End quote.  Poor little chap!  Doesn’t your heart go out?  And it’s our fault for not having wrapped our arms around him!  As the great Dr. Heinz Kiosk used to say: “We are all guilty!”

Some of us are more guilty than others, though.  Chief Straub singles out one person for particular blame: Delbert Belton.  Quote from the Chief:

“Our information is that the individual fought back—and that may have made this a worse situation.”

I wonder if Mr. Belton having fought back against the Imperial Japanese forces on Okinawa made that a worse situation?  Whaddya think, Chief Straub, over there on the West Coast?  Or would you prefer the question in Japanese?

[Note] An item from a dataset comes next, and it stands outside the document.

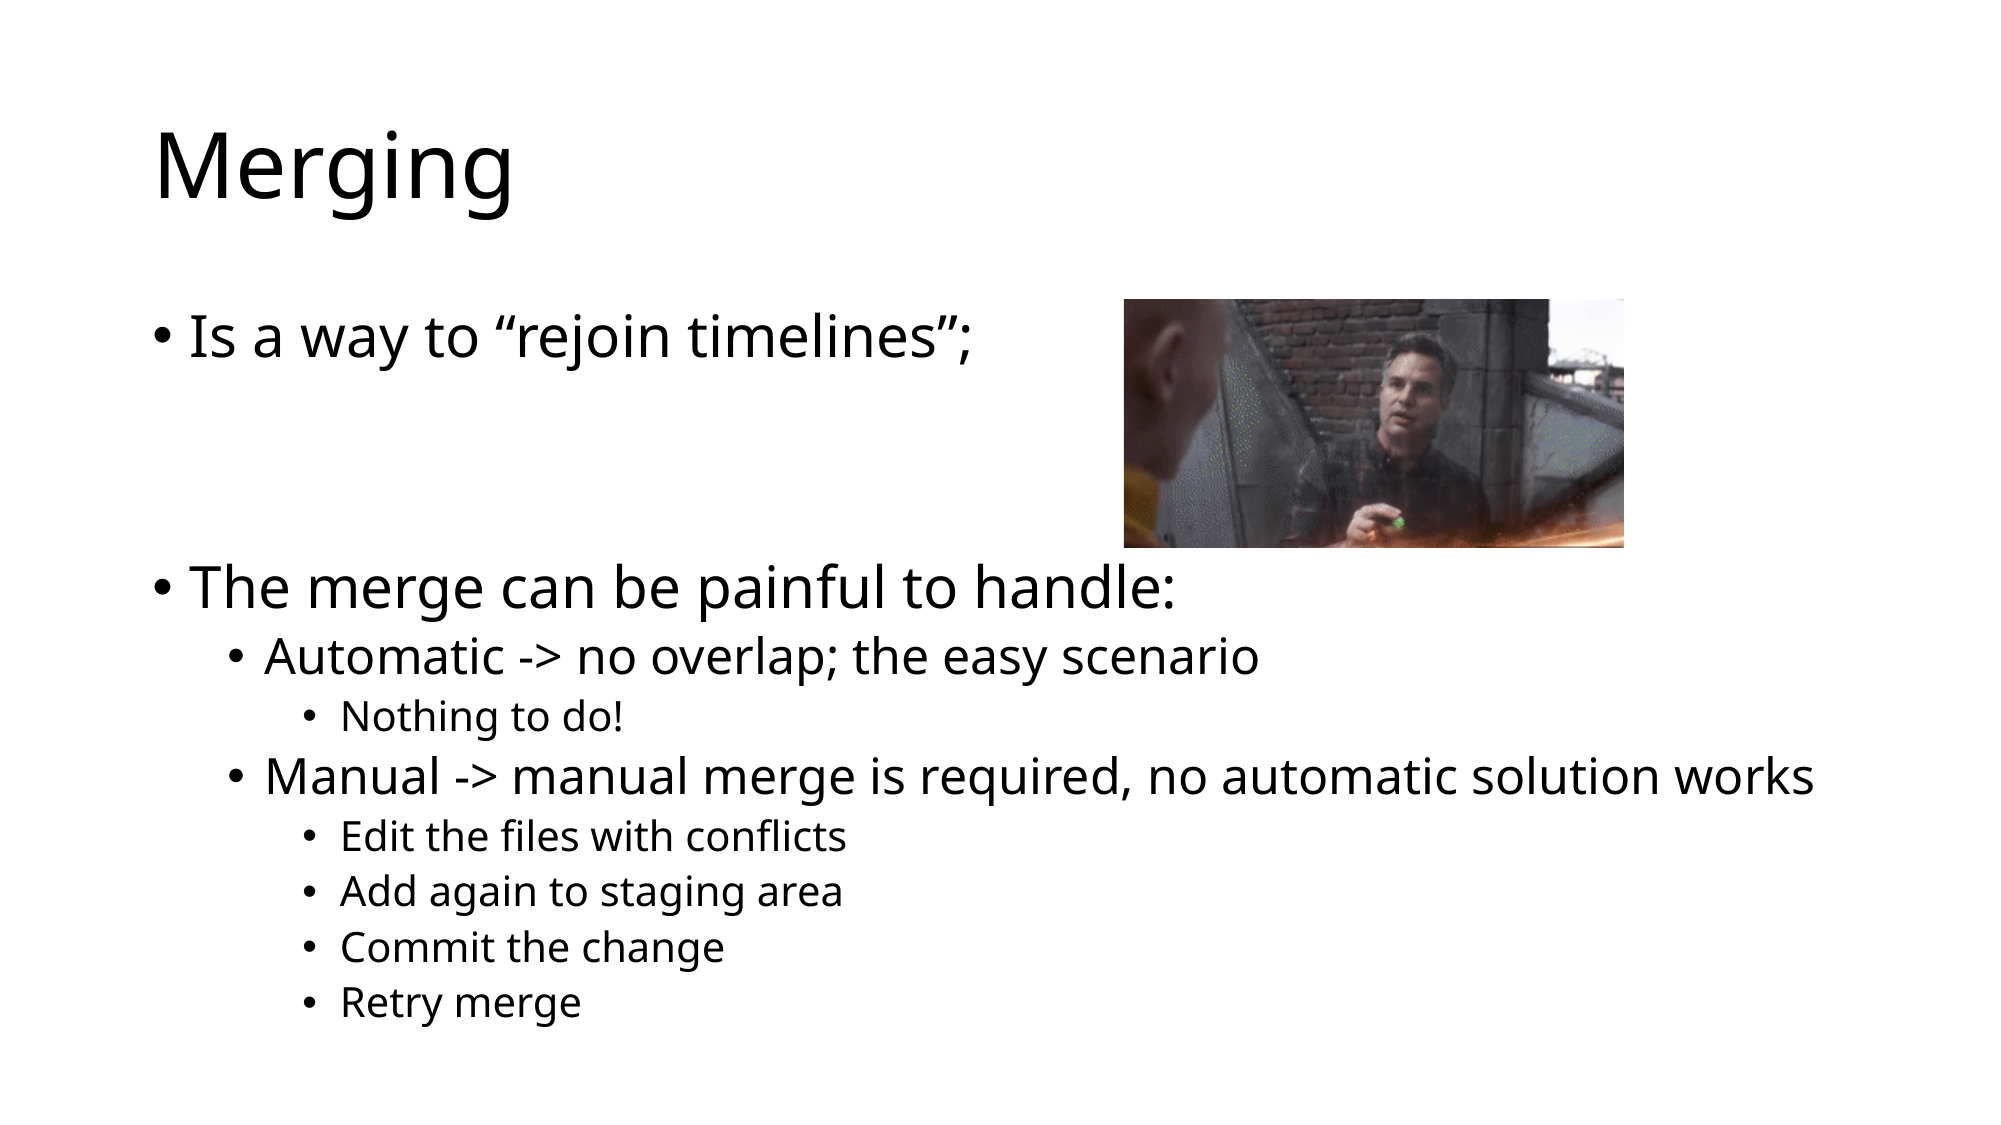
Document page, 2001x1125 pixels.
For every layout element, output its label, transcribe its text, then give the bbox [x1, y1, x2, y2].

Just reading over that again, my eye stopped on the phrase “significantly affected.”  I can’t quite pin down why, but somehow the entire current state of Western Civilization is encapsulated in that weasel phrase “significantly affected.”

I only wish the lives of these two perps could be as significantly affected by the criminal justice system as Mr. Belton’s life was by his encounter with them

And shame, shame, shame on the people of Spokane for having themselves a sniveling invertebrate like Frank Straub in charge of their city’s law enforcement.